Gros Morne National Park is known for its awe-inspiring scenery, languid sunsets, and heart-pounding hikes in one of Canada’s most captivating landscapes.
After you traipse through Gros Morne, you’re going to want to enjoy a great meal and a plush bed. Not to mention some of Newfoundland’s famed charm. You’ll find all of that at Neddies Harbour Inn, a beautiful boutique property with a number of just-so touches.
Neddies Harbour is in Norris Point, a community adjacent to Gros Morne, and alongside its namesake body of water. Neddies Harbour spills into the Gulf of St. Lawrence, a favourite swimming spot for whales and other sea life.
Vacay.ca team members enjoyed a visit to Neddies Harbour Inn recently that included dinner at the property’s Black Spruce restaurant. You will enjoy a range of dishes from locally sourced ingredients, including Arctic char, seafood chowder, and figgy duff, a pudding made with figs or raisins.
The Neddies Harbour Inn experience begins at $185 per night during the high season, which ends on September 15.
Vacay.ca Explores Gros Morne
Vacay.ca reader James Kessler contributed a terrific article and photographs about his experience in Gros Morne, which included a few funny moments.

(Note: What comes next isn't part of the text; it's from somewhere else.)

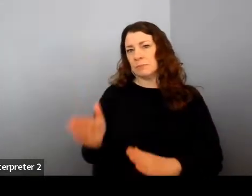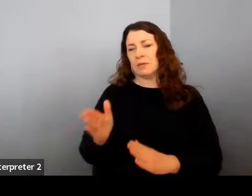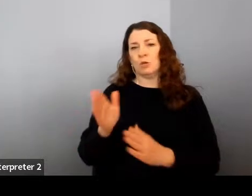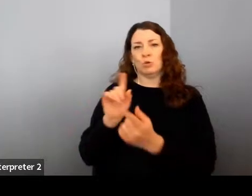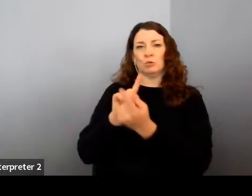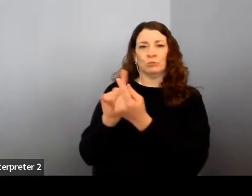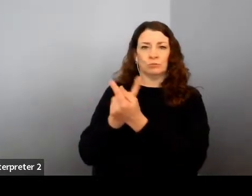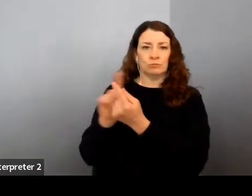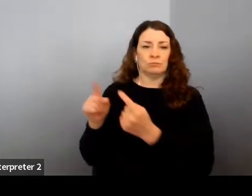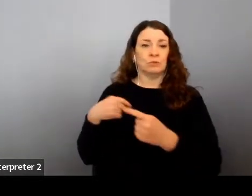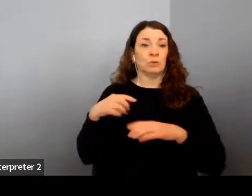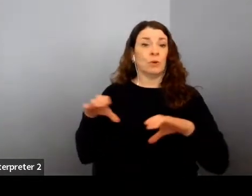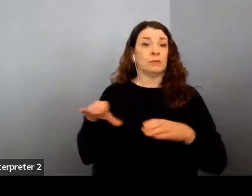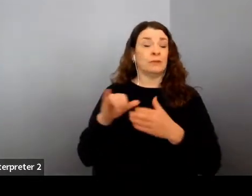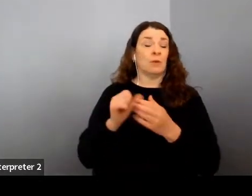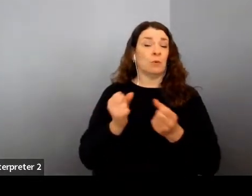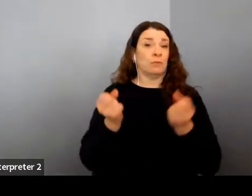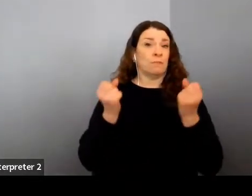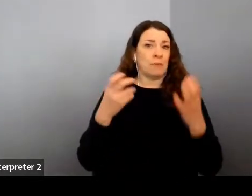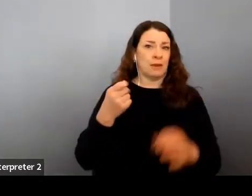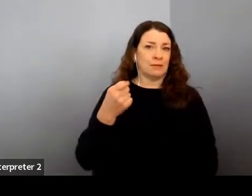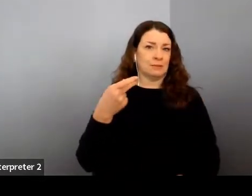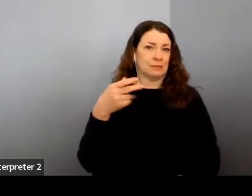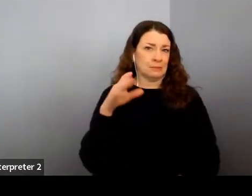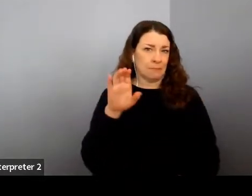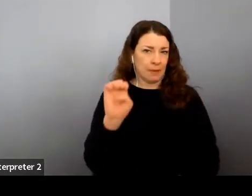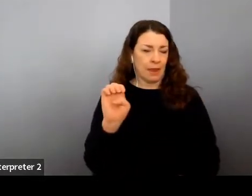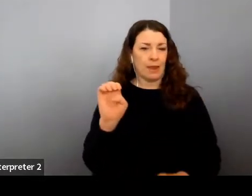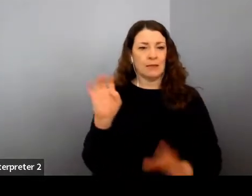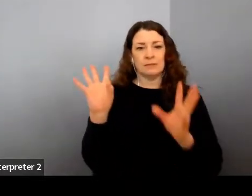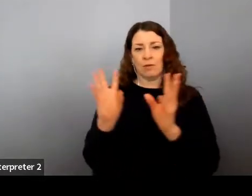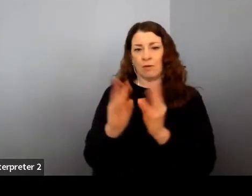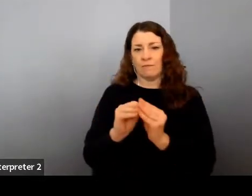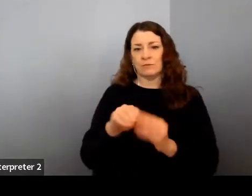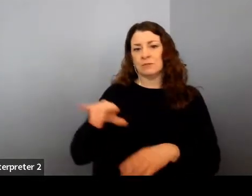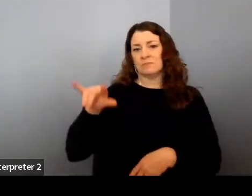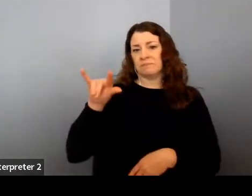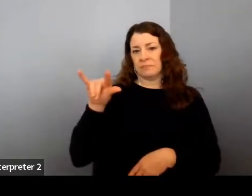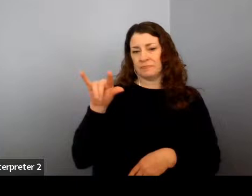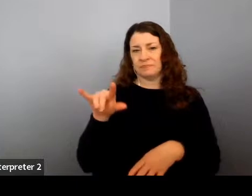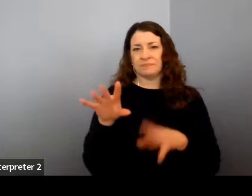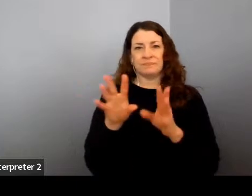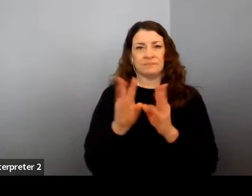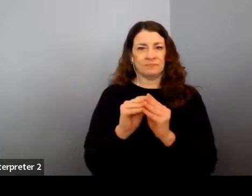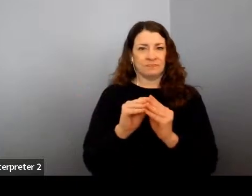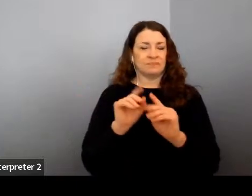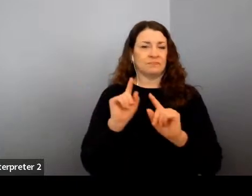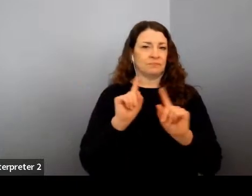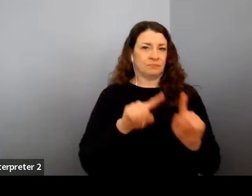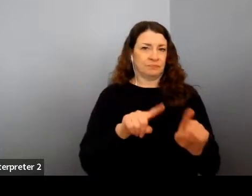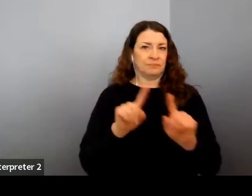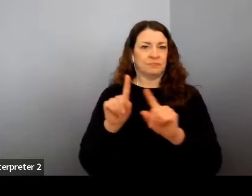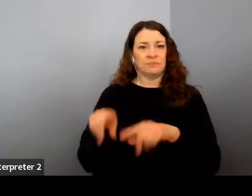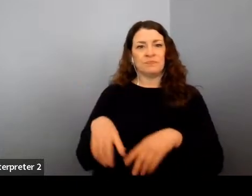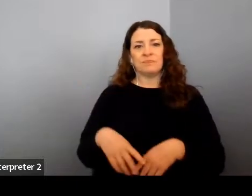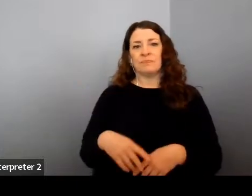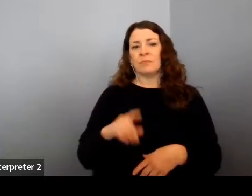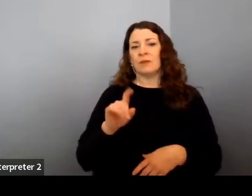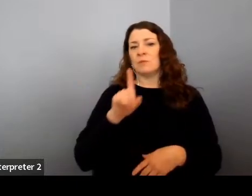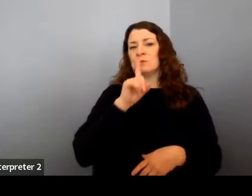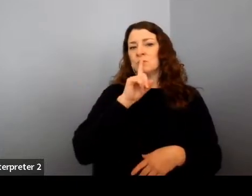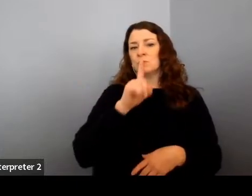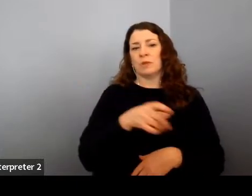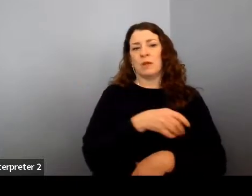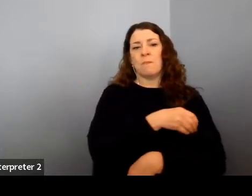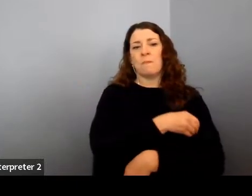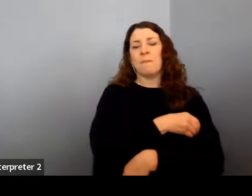of big space conferences in particular and aviation conferences in our industry. And that was a really powerful door opener for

Kessler writes: “I was happily slogging away, climbing and descending the muddy mountain and valley path, when, at about hour two of my hike, the trail ended abruptly at the bank of Wallace Brook. No bridge, no walkway. Just a sign informing hikers that one must ford. The river was running fast and high. I reached my hand into the water: icy cold. My options: 1) turn around and retrace my muddy steps for another two hours; 2) figure out a way to actually ford without killing myself in the process. Rather than crossing at the “official” point I searched out a narrower section, closer to where the river spilled into the Gulf of St. Lawrence. My chosen spot was a bit deeper, but I figured I would have a better shot of flinging myself at the other shore if I fell. So, hiking shoes and socks in hand, I took a deep breath and waded in.”